Stored items:
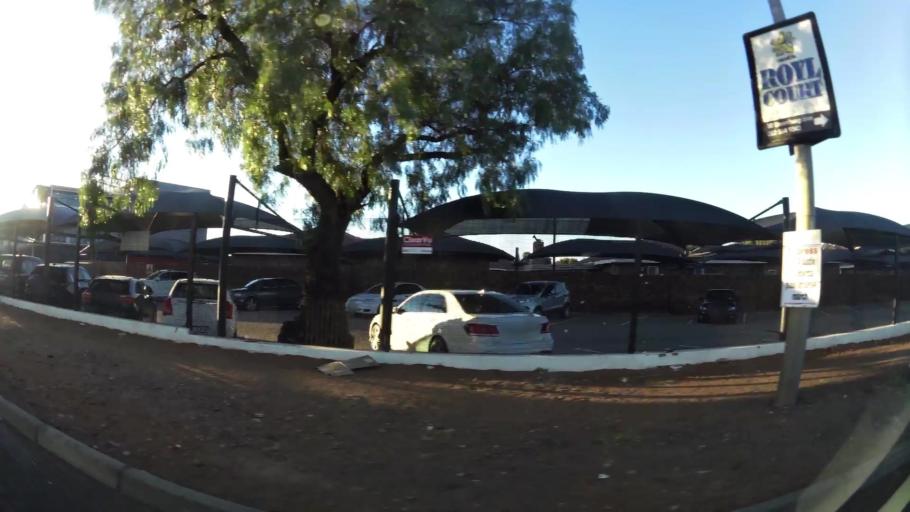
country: ZA
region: Northern Cape
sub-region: Frances Baard District Municipality
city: Kimberley
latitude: -28.7616
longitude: 24.7591
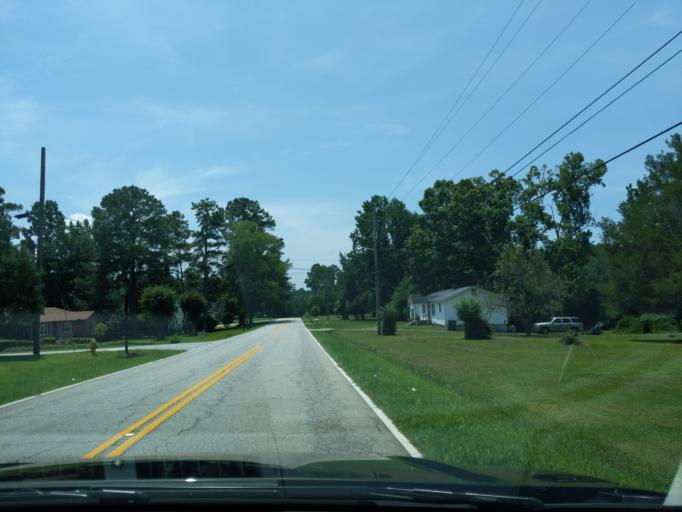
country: US
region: South Carolina
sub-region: Laurens County
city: Laurens
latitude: 34.4809
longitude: -82.0266
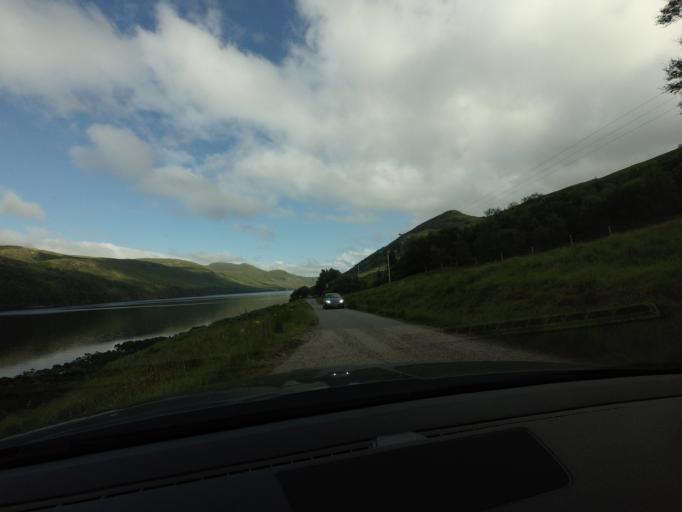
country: GB
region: Scotland
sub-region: Highland
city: Ullapool
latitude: 58.2958
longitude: -4.8742
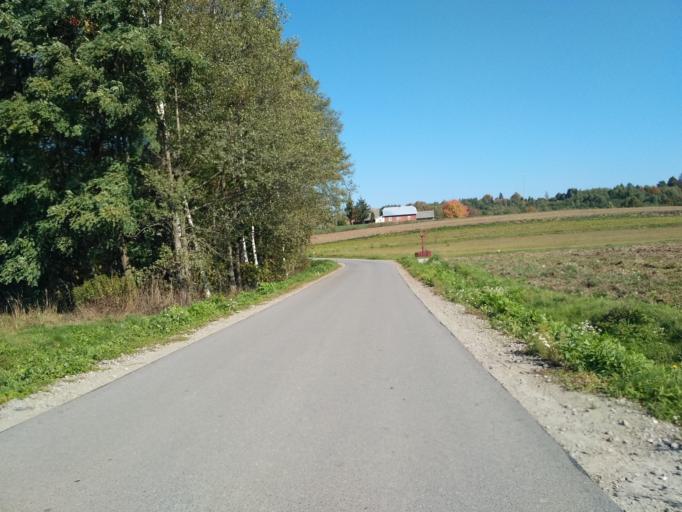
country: PL
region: Subcarpathian Voivodeship
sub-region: Powiat debicki
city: Brzostek
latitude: 49.9529
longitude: 21.3864
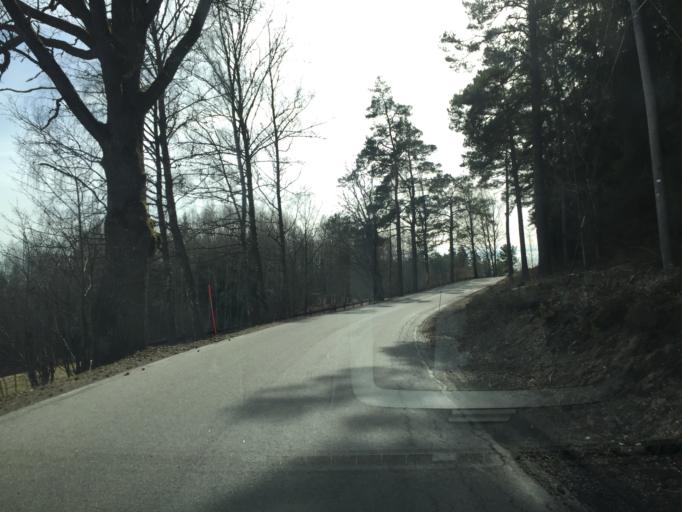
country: SE
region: Stockholm
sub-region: Botkyrka Kommun
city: Tullinge
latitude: 59.1065
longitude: 17.9748
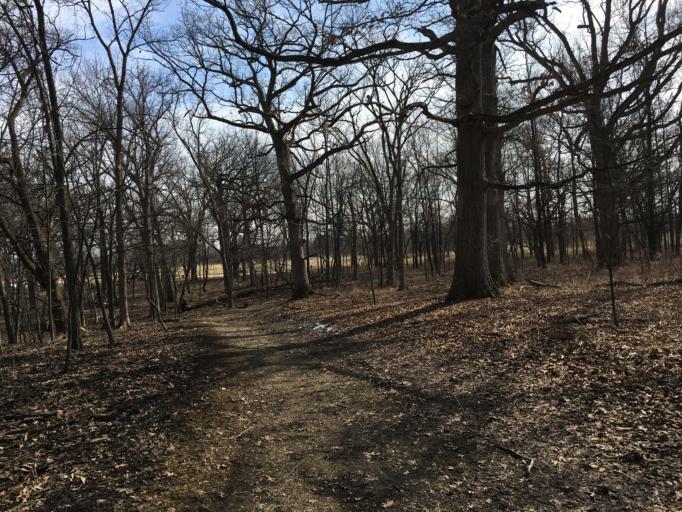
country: US
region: Illinois
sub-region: Cook County
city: Streamwood
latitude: 42.0511
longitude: -88.1983
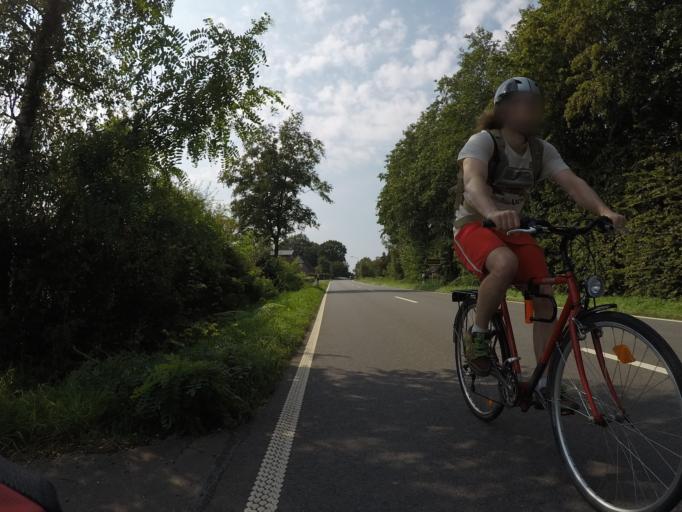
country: DE
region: Schleswig-Holstein
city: Huttblek
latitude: 53.8402
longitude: 10.0481
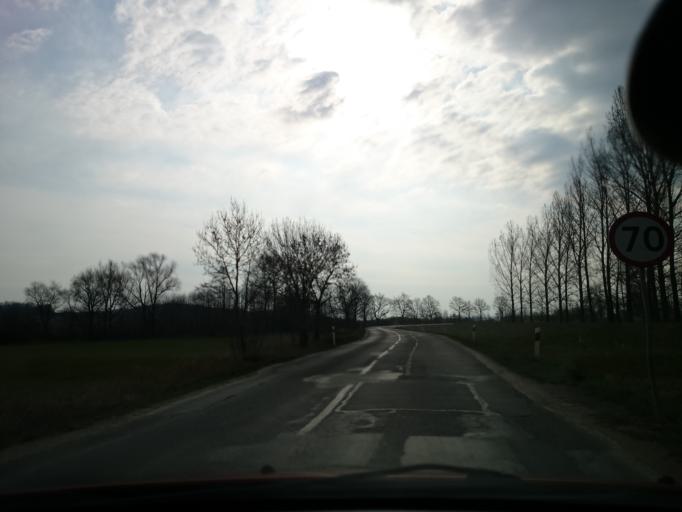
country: PL
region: Lower Silesian Voivodeship
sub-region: Powiat zabkowicki
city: Kamieniec Zabkowicki
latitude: 50.5108
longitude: 16.9295
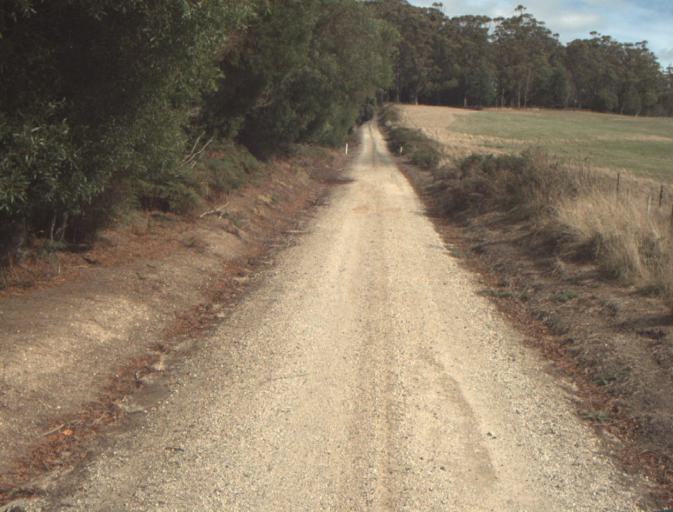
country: AU
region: Tasmania
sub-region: Launceston
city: Mayfield
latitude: -41.1811
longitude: 147.1943
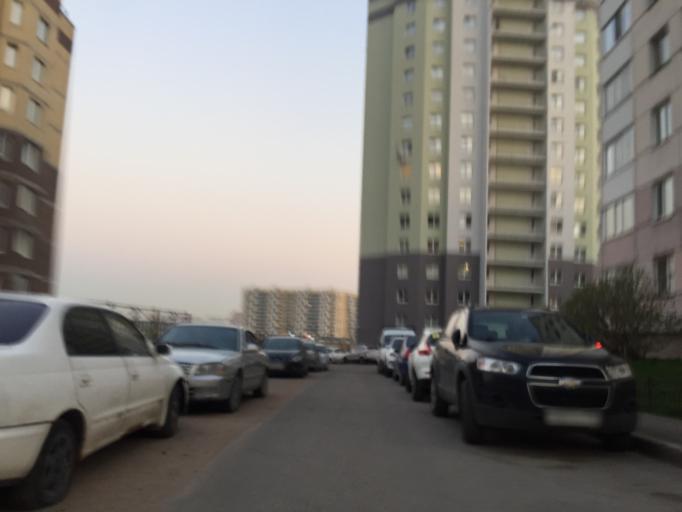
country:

TASK BRIEF: Copy the rows above word for word, leaving out the pictures.

SOLUTION:
country: ZA
region: Northern Cape
sub-region: Frances Baard District Municipality
city: Kimberley
latitude: -28.7616
longitude: 24.7591
country: US
region: South Carolina
sub-region: Laurens County
city: Laurens
latitude: 34.4809
longitude: -82.0266
country: GB
region: Scotland
sub-region: Highland
city: Ullapool
latitude: 58.2958
longitude: -4.8742
country: PL
region: Subcarpathian Voivodeship
sub-region: Powiat debicki
city: Brzostek
latitude: 49.9529
longitude: 21.3864
country: SE
region: Stockholm
sub-region: Botkyrka Kommun
city: Tullinge
latitude: 59.1065
longitude: 17.9748
country: US
region: Illinois
sub-region: Cook County
city: Streamwood
latitude: 42.0511
longitude: -88.1983
country: DE
region: Schleswig-Holstein
city: Huttblek
latitude: 53.8402
longitude: 10.0481
country: PL
region: Lower Silesian Voivodeship
sub-region: Powiat zabkowicki
city: Kamieniec Zabkowicki
latitude: 50.5108
longitude: 16.9295
country: AU
region: Tasmania
sub-region: Launceston
city: Mayfield
latitude: -41.1811
longitude: 147.1943
country:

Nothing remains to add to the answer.